» PROVIDED INFORMATION:
╭──
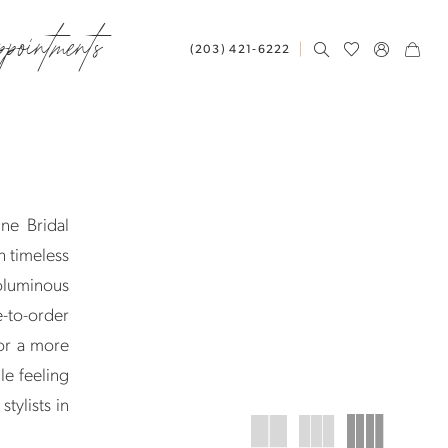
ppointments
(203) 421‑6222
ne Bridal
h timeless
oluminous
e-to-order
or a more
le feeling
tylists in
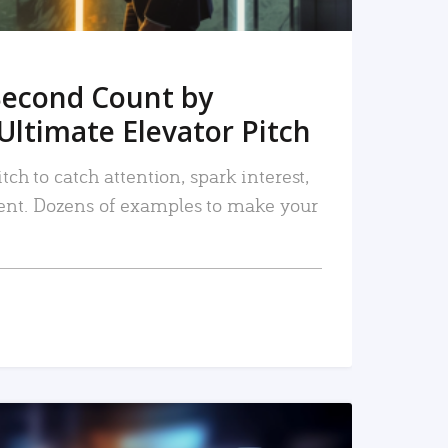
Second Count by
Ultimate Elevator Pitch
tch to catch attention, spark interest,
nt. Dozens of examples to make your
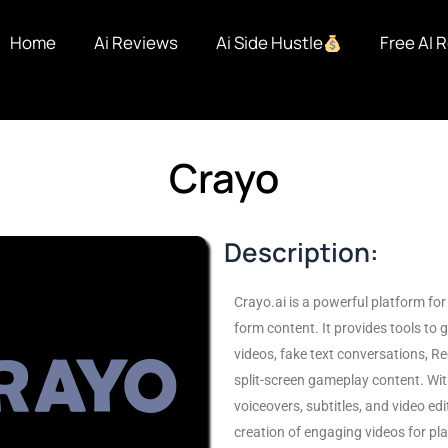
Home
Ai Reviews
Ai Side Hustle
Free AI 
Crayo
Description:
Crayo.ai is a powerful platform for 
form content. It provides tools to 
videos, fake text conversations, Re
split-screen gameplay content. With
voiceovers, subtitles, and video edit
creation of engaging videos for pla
╰──
» DESCRIPTION OF THE TASK: Type out every line of text in the records above, character for character, and leave the pictures out.

» FINISHED EXERCISE:
ppointments
(203) 421‑6222
ne Bridal
h timeless
oluminous
e-to-order
or a more
le feeling
tylists in
Second Count by
Ultimate Elevator Pitch
tch to catch attention, spark interest,
nt. Dozens of examples to make your
Home
Ai Reviews
Ai Side Hustle
Free AI 
Crayo
Description:
Crayo.ai is a powerful platform for 
form content. It provides tools to 
videos, fake text conversations, Re
split-screen gameplay content. With
voiceovers, subtitles, and video edit
creation of engaging videos for pla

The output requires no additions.